Bird-Woman
Em Strang
(Shearsman Books, 2016); pbk: £8.99
Em Strang distrusts labels. For her “Eco-poetry” carries connotations of Green activism, yet she accepts her work is “ecological”. Undoubtedly a feminist, she won’t have her work so named. Equally, she is certain that she is not a nature poet, and though her work has roots in mythology and in storytelling she is wary of these definitions. If that makes her sound “difficult” then her reasoned response to such quick categorisation is worth considering.
Although I suspect she’d also scorn “performance poet” in its current understanding, those who have heard her read lately enthuse about her soundscapes; poetry beyond words. Quoted on the jacket by Jen Hadfield, she might self-define as “an old throat from the other side”. These words are consistent. From the title on, with its hyphenated, and intentionally equal pairing, Strang makes her case. Bird-Woman opens with the dedication “for my family, blood-related and not, human and not”, and over the page, before the first poem, are the lines:
chook, chook, tchink, tchink, tchink
–Blackbird
which testify to her refusal of normally-accepted hierarchies. Strang rejects “nature poet”, considering “nature” a human-generated binary, a them and us which removes our own species from the mix.
There’s nothing inside this morning
but a blackbird.
He’s pecking steadily into my eye-socket,
the yellow beak’s fidelity
making a clean meal of my eye’s meat.
But it’s OK.
It’s good to be useful.(The Feast)
You might consider this surreal, you might think it ironic; with an opening quotation from a contemporary Syrian poet, fairly you might have weighed up the political. Jim Stewart had also rejected the label “nature poet” for himself, despite his beautiful verse so often being grounded there. “John Clare was a nature poet”, he believed, and likely Clare would have found that label a good fit. Ted Hughes, by comparison, “used nature to explore his own cruelty” through poetry. Em Strang ‘s lines also explore cruelty, though not particularly her own.
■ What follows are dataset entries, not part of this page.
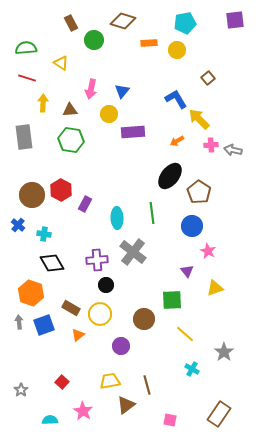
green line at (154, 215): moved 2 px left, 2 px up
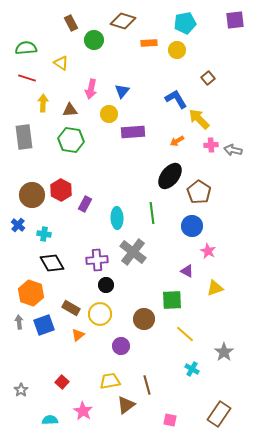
purple triangle at (187, 271): rotated 24 degrees counterclockwise
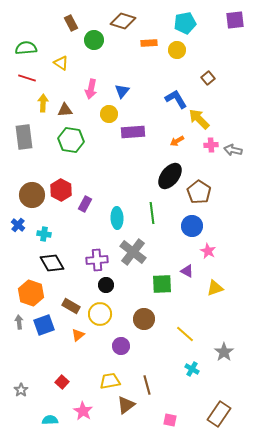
brown triangle at (70, 110): moved 5 px left
green square at (172, 300): moved 10 px left, 16 px up
brown rectangle at (71, 308): moved 2 px up
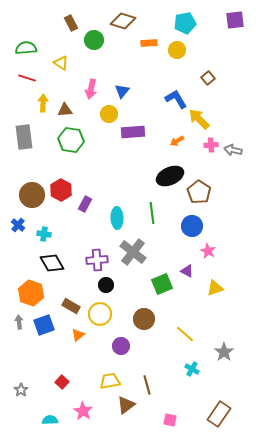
black ellipse at (170, 176): rotated 28 degrees clockwise
green square at (162, 284): rotated 20 degrees counterclockwise
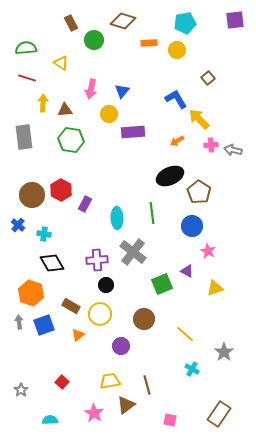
pink star at (83, 411): moved 11 px right, 2 px down
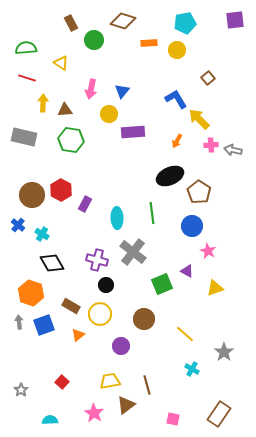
gray rectangle at (24, 137): rotated 70 degrees counterclockwise
orange arrow at (177, 141): rotated 32 degrees counterclockwise
cyan cross at (44, 234): moved 2 px left; rotated 24 degrees clockwise
purple cross at (97, 260): rotated 20 degrees clockwise
pink square at (170, 420): moved 3 px right, 1 px up
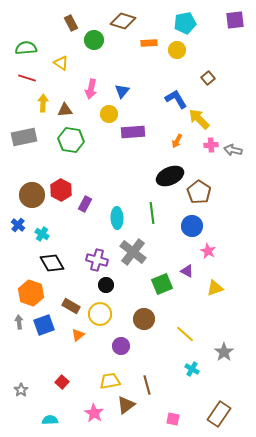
gray rectangle at (24, 137): rotated 25 degrees counterclockwise
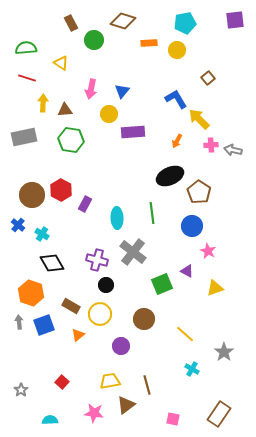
pink star at (94, 413): rotated 24 degrees counterclockwise
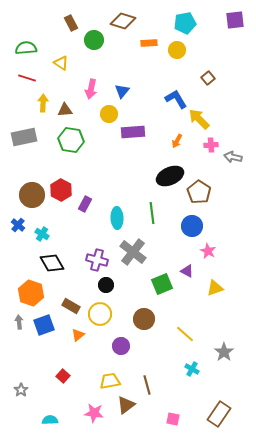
gray arrow at (233, 150): moved 7 px down
red square at (62, 382): moved 1 px right, 6 px up
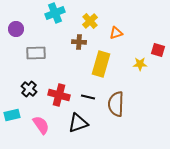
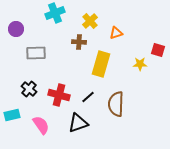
black line: rotated 56 degrees counterclockwise
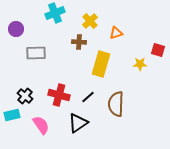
black cross: moved 4 px left, 7 px down
black triangle: rotated 15 degrees counterclockwise
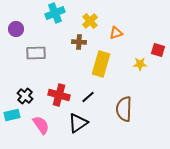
brown semicircle: moved 8 px right, 5 px down
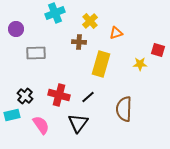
black triangle: rotated 20 degrees counterclockwise
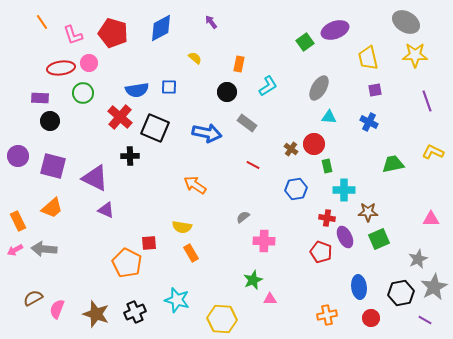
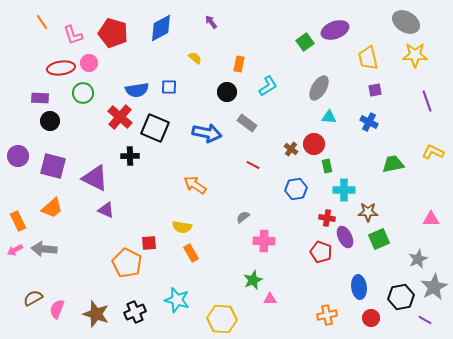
black hexagon at (401, 293): moved 4 px down
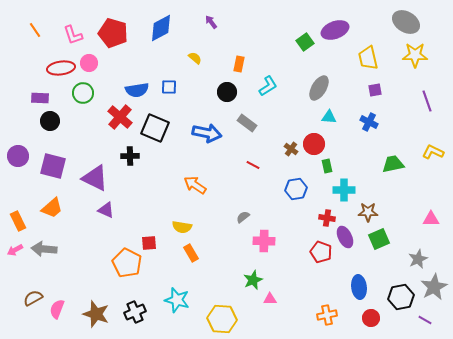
orange line at (42, 22): moved 7 px left, 8 px down
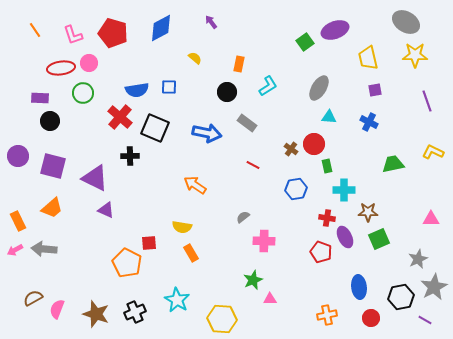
cyan star at (177, 300): rotated 15 degrees clockwise
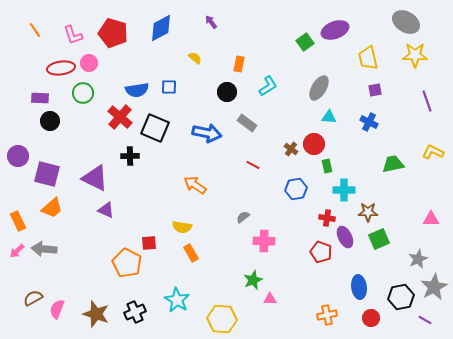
purple square at (53, 166): moved 6 px left, 8 px down
pink arrow at (15, 250): moved 2 px right, 1 px down; rotated 14 degrees counterclockwise
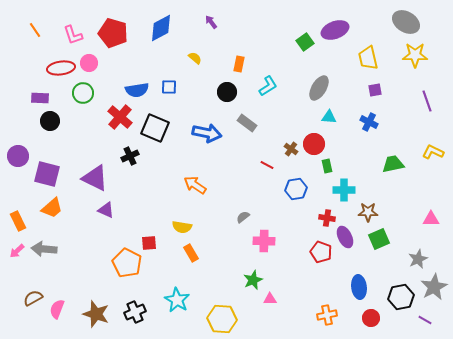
black cross at (130, 156): rotated 24 degrees counterclockwise
red line at (253, 165): moved 14 px right
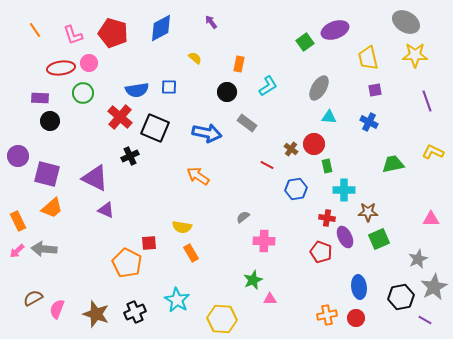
orange arrow at (195, 185): moved 3 px right, 9 px up
red circle at (371, 318): moved 15 px left
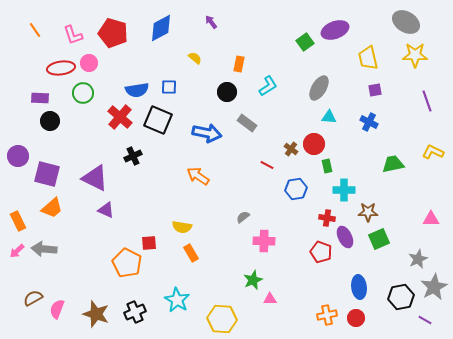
black square at (155, 128): moved 3 px right, 8 px up
black cross at (130, 156): moved 3 px right
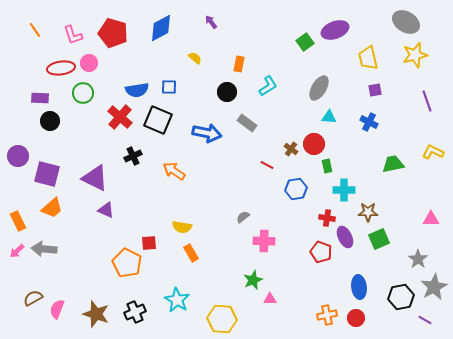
yellow star at (415, 55): rotated 15 degrees counterclockwise
orange arrow at (198, 176): moved 24 px left, 5 px up
gray star at (418, 259): rotated 12 degrees counterclockwise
Pantheistic, pagan, visionary and shamanistic qualities are undoubtedly present throughout Bird-Woman, but thankfully none of the twee, prettied up varieties which, alas, seem fashionable in certain easily-lit places. Strang notes that beauty and cruelty co-exist and indeed often overlap in our shared world. The simple aphorism “nature can be cruel” forgets the no less true human part of that pattern. Strang is a prison tutor, and she writes respectfully and holistically of that experience here too, and without the patronising naïveté of false familiarity. In the cleverly-titled “Doing Bird”, which sits opposite one of her excellent “Blackbird” poems (incidentally, quoting Hughes), she takes her shape-shifting and equalising from birds to “the incarcerated”. This triggers a particularly moving sequence of poems, which does not flinch from the cruelty of that state, nor that meted and received by the men. Again, no pastel romanticisms and convenient myths; “Adumbrate” indeed.
Myths and also myth-making lace the collection. She draws from world mythologies including a Siberian fire spirit (“Tog Mahoni”), but she has also created her own, Plath-like in its recurrent, consistent symbolism. We have already met Hughes, and her Syrian contemporary, but Neruda is here, Whitman, Foucault and more; it’s hard to encounter read those blackbirds and not recall Rilke. So, we know her sources are cosmopolitan, wide-ranging and both ancient and modern. In “Riparian Zone”, she grounds her poem in Sindh Province’s disastrous 2010 monsoon. The editorial flow throughout the book is in itself spellbinding. We know that her skilful editing here is no fluke, as she is at the helm of the remarkable Dark Mountain project. Bird-Woman is Strang’s first full collection, but it is preceded by two lauded pamphlets.
All this we know. We still have no label, other than the poet is Dumfriesshire-based. Excellent. If Strang’s poetry is problematic, resisting facile categorisation, then I have no problem with that (nor I imagine has she). Bird-Woman should be read in a spirit flying open to possibilities and questions, rather than one already pigeonholed.